TEXTE SOURCE:
***
D’avril à juin 1989, le chef Raoni entame une tournée avec le chanteur Sting dans dix-sept pays, ce qui lui permet de porter son message sur la scène internationale, tout en récoltant des fonds et en sensibilisant la communauté internationale : la même année, il parvient à faire annuler le projet de barrage hydroélectrique du gouvernement brésilien de Kararao, ce qui a été médiatisé dans le monde entier. Il a notamment obtenu du gouvernement brésilien, en 1993, l’unification de territoires indigènes de l’Amazonie, qui constituent encore à ce jour la plus grande réserve tropicale protégée de la planète.
Le chef kayapo s’est aussi illustré par la reconnaissance du grand public et notamment de plusieurs chefs d’Etat : François Mitterrand, Jacques Chirac, François Hollande et Emmanuel Macron, le prince de Galles, le prince Albert II de Monaco, le roi Harald V de Norvège, le prince Charles, le roi d’Espagne, le pape Jean-Paul II et le pape François… Il demande depuis 2013 la reconnaissance du crime d’écocide, reçoit l’ordre du mérite culturel du gouvernement de gauche brésilien de Lula, est citoyen d’honneur de la ville de Paris et de Bordeaux en France, participe à la COP21 et à la COP23… A travers tous ses déplacements, il milite pour la sensibilisation et la diffusion de l’information, distribuant ses pétitions au Trocadéro à Paris.
Il est aujourd’hui au cœur d’une crise diplomatique entre la France et le Brésil, en raison des menaces de Jair Bolsonaro de retirer le Brésil des accords de Paris sur le climat, ce à quoi E. Macron répond par une menace de rupture des accords de libre-échange entre l’Union Européenne et le Mercosul. Il a également provoqué une crise franco-française ; reçu en France par la République en Marche, les partis politiques écologistes français et européens se sont vivement opposés à cette proximité « cynique et obscène », alors que le gouvernement d’Edouard Philippe soutient des projets d’exploitation minière.
En 2020, le 17 janvier, il rédige le manifeste de Piaraçu en compagnie de 600 habitants natifs de l’Amazonie, dénonçant la politique de « génocide, ethnocide et écocide » du président Bolsonaro. Il demande activement de l’aide au gouvernement français et à Nicolas Hulot dans le contexte dévastateur de la Covid-19 en Amazonie. Il accuse le gouvernement brésilien de profiter de la pandémie qui affaiblit les habitants de l’Amazonie, en les privant de soin et en accélérant le processus de déforestation en parallèle.
***
ENSEMBLE DE LIGNES:

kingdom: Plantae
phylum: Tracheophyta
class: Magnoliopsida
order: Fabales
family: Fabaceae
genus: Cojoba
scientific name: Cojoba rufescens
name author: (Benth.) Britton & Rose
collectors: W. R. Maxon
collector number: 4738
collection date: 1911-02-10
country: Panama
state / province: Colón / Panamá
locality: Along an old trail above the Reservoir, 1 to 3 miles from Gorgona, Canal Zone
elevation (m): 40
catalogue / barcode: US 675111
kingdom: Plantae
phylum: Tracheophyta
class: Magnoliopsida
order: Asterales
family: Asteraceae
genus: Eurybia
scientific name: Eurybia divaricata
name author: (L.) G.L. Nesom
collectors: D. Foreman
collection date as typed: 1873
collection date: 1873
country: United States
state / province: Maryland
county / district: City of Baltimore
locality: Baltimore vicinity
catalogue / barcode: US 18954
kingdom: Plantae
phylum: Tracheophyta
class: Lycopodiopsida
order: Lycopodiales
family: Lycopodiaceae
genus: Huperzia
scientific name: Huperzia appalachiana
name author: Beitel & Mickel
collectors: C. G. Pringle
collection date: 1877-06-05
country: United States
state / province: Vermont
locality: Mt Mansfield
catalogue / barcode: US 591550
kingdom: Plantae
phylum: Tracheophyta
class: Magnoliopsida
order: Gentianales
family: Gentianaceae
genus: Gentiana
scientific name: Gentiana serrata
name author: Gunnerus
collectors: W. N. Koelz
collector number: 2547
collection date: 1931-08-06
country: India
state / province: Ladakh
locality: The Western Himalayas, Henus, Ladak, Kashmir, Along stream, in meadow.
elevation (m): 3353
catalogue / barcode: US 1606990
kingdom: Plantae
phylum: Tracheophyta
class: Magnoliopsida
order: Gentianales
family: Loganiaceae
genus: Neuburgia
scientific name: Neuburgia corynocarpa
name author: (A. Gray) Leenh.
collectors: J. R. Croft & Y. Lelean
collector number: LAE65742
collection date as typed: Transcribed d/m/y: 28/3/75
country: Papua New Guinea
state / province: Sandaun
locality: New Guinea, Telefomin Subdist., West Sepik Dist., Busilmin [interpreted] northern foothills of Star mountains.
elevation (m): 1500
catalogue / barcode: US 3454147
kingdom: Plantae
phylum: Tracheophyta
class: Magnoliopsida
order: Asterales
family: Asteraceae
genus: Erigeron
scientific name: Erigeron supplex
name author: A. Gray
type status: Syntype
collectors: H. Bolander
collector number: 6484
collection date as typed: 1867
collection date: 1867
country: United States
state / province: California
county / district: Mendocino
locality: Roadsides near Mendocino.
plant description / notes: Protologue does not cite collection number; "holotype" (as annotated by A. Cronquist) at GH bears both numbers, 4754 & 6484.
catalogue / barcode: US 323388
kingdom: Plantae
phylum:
***
CONSIGNE DE TRAVAIL: Indiquez, d'après le texte source, l'année où le chef Raoni a obtenu du gouvernement brésilien l'unification de territoires indigènes de l'Amazonie. Les lignes n'ont aucun rôle à jouer ici.

RÉPONSE ATTENDUE: En 1993.